- [EXERCISE OBJECTIVE]:
Reproduce word for word the text in the listing below, leaving out the pictures.

─── EXTRACTED INFORMATION ───

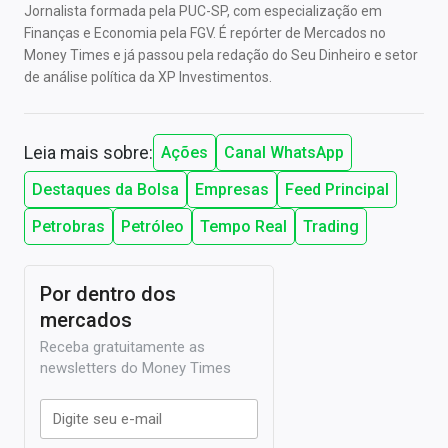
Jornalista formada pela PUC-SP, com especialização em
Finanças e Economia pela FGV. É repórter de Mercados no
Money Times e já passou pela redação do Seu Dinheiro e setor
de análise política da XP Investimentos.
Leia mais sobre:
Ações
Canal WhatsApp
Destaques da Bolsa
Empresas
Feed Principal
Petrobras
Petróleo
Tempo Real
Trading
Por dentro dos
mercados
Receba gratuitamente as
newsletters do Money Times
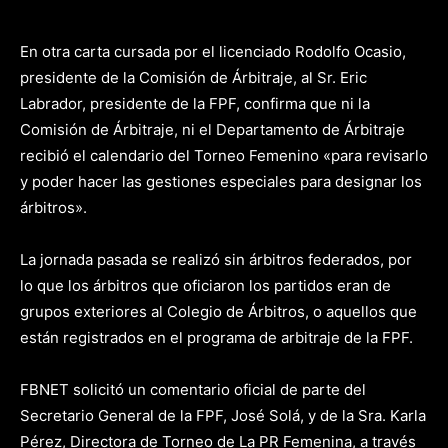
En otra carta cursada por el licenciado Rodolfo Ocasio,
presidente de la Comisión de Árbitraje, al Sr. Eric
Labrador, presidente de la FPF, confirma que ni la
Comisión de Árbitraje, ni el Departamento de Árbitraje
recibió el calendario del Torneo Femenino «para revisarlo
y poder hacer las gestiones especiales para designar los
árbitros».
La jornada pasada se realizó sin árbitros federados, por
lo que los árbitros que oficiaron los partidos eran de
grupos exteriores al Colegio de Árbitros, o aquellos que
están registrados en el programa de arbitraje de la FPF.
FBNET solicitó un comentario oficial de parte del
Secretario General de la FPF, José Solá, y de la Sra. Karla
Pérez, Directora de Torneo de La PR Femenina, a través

───

- [WRITTEN SOLUTION]:
Jornalista formada pela PUC-SP, com especialização em
Finanças e Economia pela FGV. É repórter de Mercados no
Money Times e já passou pela redação do Seu Dinheiro e setor
de análise política da XP Investimentos.
Leia mais sobre:
Ações
Canal WhatsApp
Destaques da Bolsa
Empresas
Feed Principal
Petrobras
Petróleo
Tempo Real
Trading
Por dentro dos
mercados
Receba gratuitamente as
newsletters do Money Times
En otra carta cursada por el licenciado Rodolfo Ocasio,
presidente de la Comisión de Árbitraje, al Sr. Eric
Labrador, presidente de la FPF, confirma que ni la
Comisión de Árbitraje, ni el Departamento de Árbitraje
recibió el calendario del Torneo Femenino «para revisarlo
y poder hacer las gestiones especiales para designar los
árbitros».
La jornada pasada se realizó sin árbitros federados, por
lo que los árbitros que oficiaron los partidos eran de
grupos exteriores al Colegio de Árbitros, o aquellos que
están registrados en el programa de arbitraje de la FPF.
FBNET solicitó un comentario oficial de parte del
Secretario General de la FPF, José Solá, y de la Sra. Karla
Pérez, Directora de Torneo de La PR Femenina, a través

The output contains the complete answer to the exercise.